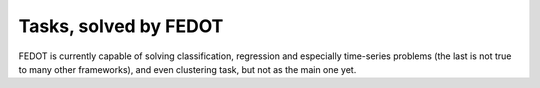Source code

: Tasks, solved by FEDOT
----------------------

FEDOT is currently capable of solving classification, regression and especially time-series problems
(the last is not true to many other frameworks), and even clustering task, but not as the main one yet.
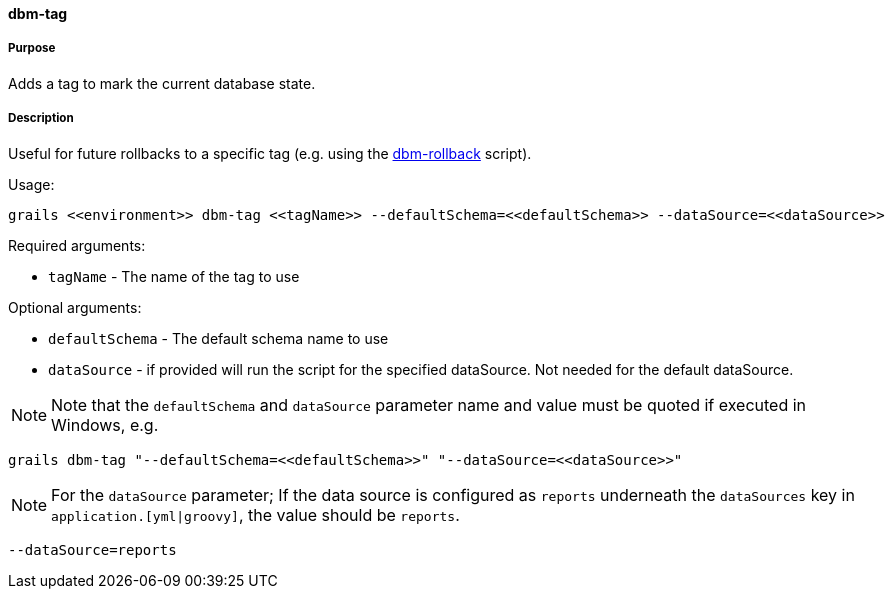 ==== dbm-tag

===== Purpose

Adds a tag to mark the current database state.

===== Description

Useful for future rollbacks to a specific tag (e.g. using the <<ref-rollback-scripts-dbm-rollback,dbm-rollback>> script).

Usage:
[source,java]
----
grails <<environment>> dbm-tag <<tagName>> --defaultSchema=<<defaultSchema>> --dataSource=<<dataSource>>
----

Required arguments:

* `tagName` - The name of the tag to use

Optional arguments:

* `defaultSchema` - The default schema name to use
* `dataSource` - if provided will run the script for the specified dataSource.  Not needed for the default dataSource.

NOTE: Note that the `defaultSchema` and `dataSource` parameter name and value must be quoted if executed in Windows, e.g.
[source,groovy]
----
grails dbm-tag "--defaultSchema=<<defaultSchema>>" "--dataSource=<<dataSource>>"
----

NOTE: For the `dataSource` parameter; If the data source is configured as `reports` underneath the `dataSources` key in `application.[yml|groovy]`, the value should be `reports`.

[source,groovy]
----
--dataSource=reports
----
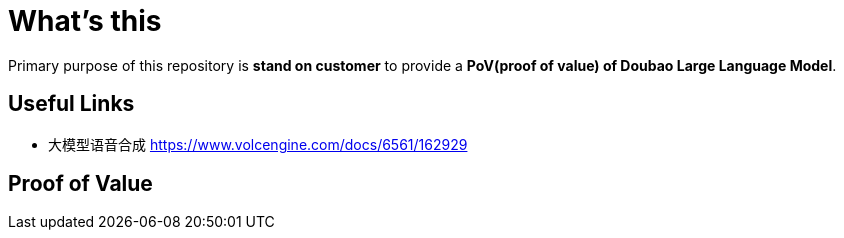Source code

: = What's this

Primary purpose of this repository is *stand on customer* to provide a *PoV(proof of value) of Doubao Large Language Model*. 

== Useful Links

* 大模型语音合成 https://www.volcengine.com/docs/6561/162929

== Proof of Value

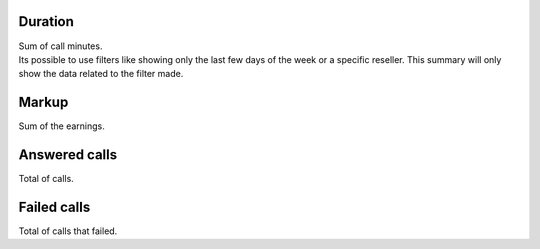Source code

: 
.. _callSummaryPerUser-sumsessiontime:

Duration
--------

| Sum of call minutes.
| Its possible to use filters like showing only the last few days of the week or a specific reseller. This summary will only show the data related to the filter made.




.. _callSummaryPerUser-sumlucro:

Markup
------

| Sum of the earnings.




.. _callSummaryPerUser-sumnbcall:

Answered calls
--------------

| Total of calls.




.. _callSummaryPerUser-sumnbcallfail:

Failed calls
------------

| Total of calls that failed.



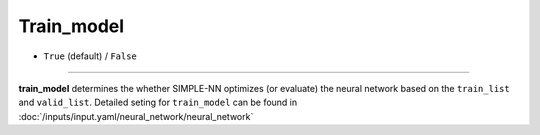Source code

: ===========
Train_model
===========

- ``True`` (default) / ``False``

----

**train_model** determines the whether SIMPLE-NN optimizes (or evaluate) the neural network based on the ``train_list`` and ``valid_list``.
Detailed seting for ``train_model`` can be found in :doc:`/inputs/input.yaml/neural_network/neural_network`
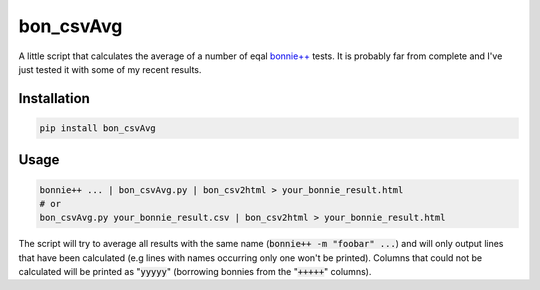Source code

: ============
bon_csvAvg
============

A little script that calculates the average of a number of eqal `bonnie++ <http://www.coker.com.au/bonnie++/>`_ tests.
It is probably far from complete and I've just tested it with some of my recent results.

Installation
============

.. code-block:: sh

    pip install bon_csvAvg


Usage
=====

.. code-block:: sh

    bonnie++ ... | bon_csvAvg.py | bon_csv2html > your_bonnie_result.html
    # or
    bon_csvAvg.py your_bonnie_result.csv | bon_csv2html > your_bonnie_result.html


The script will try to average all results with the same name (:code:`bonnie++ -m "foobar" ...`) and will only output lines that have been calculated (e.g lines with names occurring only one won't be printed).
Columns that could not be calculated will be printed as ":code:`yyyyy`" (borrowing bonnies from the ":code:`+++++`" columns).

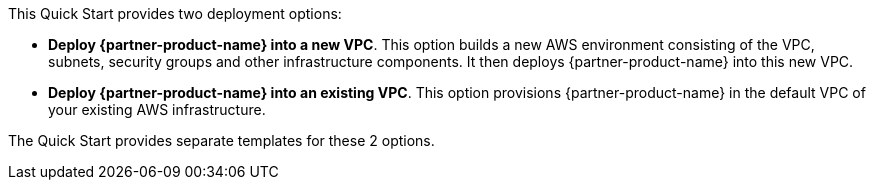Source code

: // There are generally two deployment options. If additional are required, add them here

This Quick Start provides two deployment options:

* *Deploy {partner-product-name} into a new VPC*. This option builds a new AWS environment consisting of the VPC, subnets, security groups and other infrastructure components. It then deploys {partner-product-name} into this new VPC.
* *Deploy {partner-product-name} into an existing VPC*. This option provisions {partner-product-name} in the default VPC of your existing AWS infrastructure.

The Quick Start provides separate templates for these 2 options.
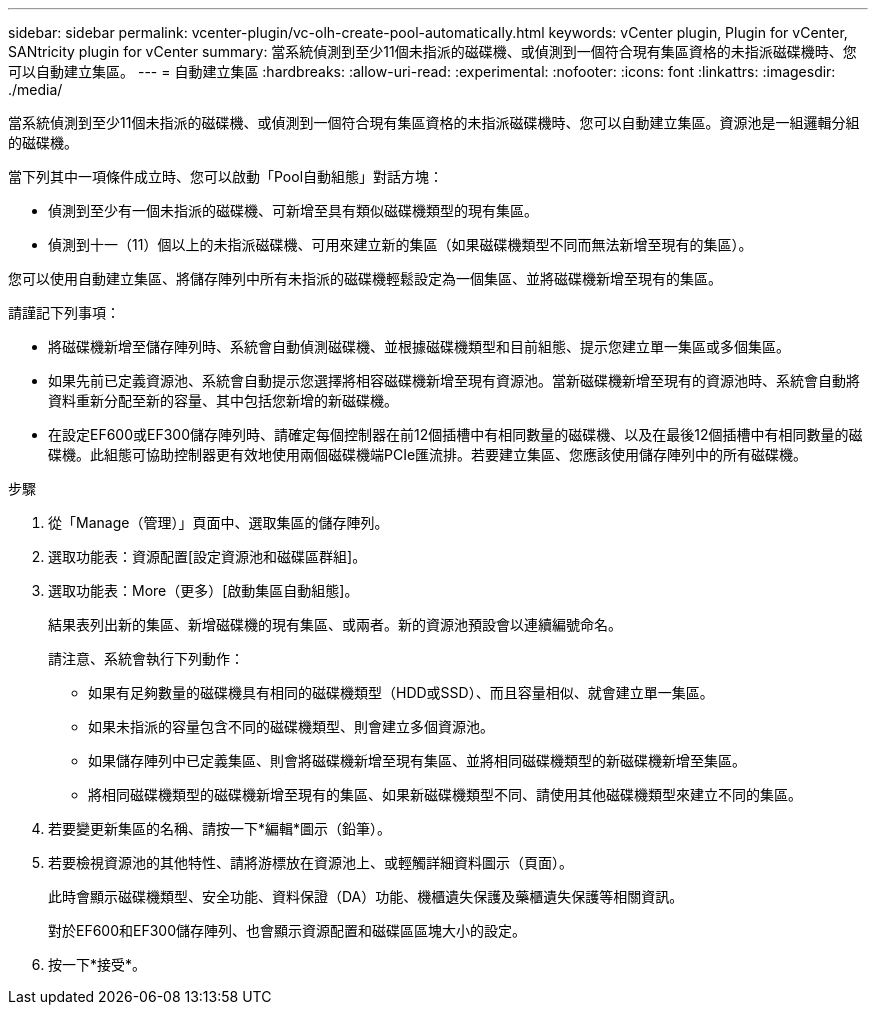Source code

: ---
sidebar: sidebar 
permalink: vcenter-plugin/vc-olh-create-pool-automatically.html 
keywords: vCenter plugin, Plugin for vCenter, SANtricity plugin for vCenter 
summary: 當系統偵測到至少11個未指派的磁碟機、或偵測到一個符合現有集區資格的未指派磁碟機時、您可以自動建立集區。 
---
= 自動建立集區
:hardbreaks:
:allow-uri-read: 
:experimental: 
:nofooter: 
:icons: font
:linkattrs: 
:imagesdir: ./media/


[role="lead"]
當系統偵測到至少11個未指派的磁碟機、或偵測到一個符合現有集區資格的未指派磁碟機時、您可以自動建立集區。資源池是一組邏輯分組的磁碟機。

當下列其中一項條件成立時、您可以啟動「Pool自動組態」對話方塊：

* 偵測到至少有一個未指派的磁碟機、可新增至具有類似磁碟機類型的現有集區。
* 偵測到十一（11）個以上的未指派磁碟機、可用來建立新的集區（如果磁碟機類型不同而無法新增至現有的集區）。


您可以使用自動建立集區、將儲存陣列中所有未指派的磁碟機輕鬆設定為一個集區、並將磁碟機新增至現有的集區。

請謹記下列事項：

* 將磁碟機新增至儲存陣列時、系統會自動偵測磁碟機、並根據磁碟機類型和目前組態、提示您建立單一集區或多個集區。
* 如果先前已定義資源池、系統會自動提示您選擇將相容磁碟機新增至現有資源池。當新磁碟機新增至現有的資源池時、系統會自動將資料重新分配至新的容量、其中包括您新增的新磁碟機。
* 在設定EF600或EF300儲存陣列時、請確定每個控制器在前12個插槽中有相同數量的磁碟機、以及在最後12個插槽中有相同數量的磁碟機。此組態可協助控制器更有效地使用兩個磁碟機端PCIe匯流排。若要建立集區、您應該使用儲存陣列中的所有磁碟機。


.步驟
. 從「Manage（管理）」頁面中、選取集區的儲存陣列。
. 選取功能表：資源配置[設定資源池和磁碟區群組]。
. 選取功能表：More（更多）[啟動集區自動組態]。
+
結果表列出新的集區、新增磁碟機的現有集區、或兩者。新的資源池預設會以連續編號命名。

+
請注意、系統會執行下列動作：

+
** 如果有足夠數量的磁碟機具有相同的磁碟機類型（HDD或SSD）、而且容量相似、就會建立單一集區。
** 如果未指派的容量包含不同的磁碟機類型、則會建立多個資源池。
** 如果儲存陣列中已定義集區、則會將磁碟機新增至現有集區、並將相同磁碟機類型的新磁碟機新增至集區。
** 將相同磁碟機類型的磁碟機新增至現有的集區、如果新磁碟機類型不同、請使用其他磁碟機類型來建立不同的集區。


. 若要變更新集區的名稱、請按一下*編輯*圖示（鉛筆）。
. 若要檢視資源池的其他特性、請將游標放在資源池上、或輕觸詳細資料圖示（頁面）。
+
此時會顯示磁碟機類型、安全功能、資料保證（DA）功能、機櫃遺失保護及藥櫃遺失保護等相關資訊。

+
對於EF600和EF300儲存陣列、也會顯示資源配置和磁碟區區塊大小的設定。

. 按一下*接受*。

EXERCISE :: Reproduce the records above exactly, but only from the line with "name to use" up to and including the line with "bon_csvAvg.py your_bonnie_result.csv |". Leave the pictures out.

RESPONSE BOX ::
* `defaultSchema` - The default schema name to use
* `dataSource` - if provided will run the script for the specified dataSource.  Not needed for the default dataSource.

NOTE: Note that the `defaultSchema` and `dataSource` parameter name and value must be quoted if executed in Windows, e.g.
[source,groovy]
----
grails dbm-tag "--defaultSchema=<<defaultSchema>>" "--dataSource=<<dataSource>>"
----

NOTE: For the `dataSource` parameter; If the data source is configured as `reports` underneath the `dataSources` key in `application.[yml|groovy]`, the value should be `reports`.

[source,groovy]
----
--dataSource=reports
----
Source code

: = What's this

Primary purpose of this repository is *stand on customer* to provide a *PoV(proof of value) of Doubao Large Language Model*. 

== Useful Links

* 大模型语音合成 https://www.volcengine.com/docs/6561/162929

== Proof of Value

Source code

: 
.. _callSummaryPerUser-sumsessiontime:

Duration
--------

| Sum of call minutes.
| Its possible to use filters like showing only the last few days of the week or a specific reseller. This summary will only show the data related to the filter made.




.. _callSummaryPerUser-sumlucro:

Markup
------

| Sum of the earnings.




.. _callSummaryPerUser-sumnbcall:

Answered calls
--------------

| Total of calls.




.. _callSummaryPerUser-sumnbcallfail:

Failed calls
------------

| Total of calls that failed.



Source code

: ===========
Train_model
===========

- ``True`` (default) / ``False``

----

**train_model** determines the whether SIMPLE-NN optimizes (or evaluate) the neural network based on the ``train_list`` and ``valid_list``.
Detailed seting for ``train_model`` can be found in :doc:`/inputs/input.yaml/neural_network/neural_network`
Source code

: ============
bon_csvAvg
============

A little script that calculates the average of a number of eqal `bonnie++ <http://www.coker.com.au/bonnie++/>`_ tests.
It is probably far from complete and I've just tested it with some of my recent results.

Installation
============

.. code-block:: sh

    pip install bon_csvAvg


Usage
=====

.. code-block:: sh

    bonnie++ ... | bon_csvAvg.py | bon_csv2html > your_bonnie_result.html
    # or
    bon_csvAvg.py your_bonnie_result.csv | bon_csv2html > your_bonnie_result.html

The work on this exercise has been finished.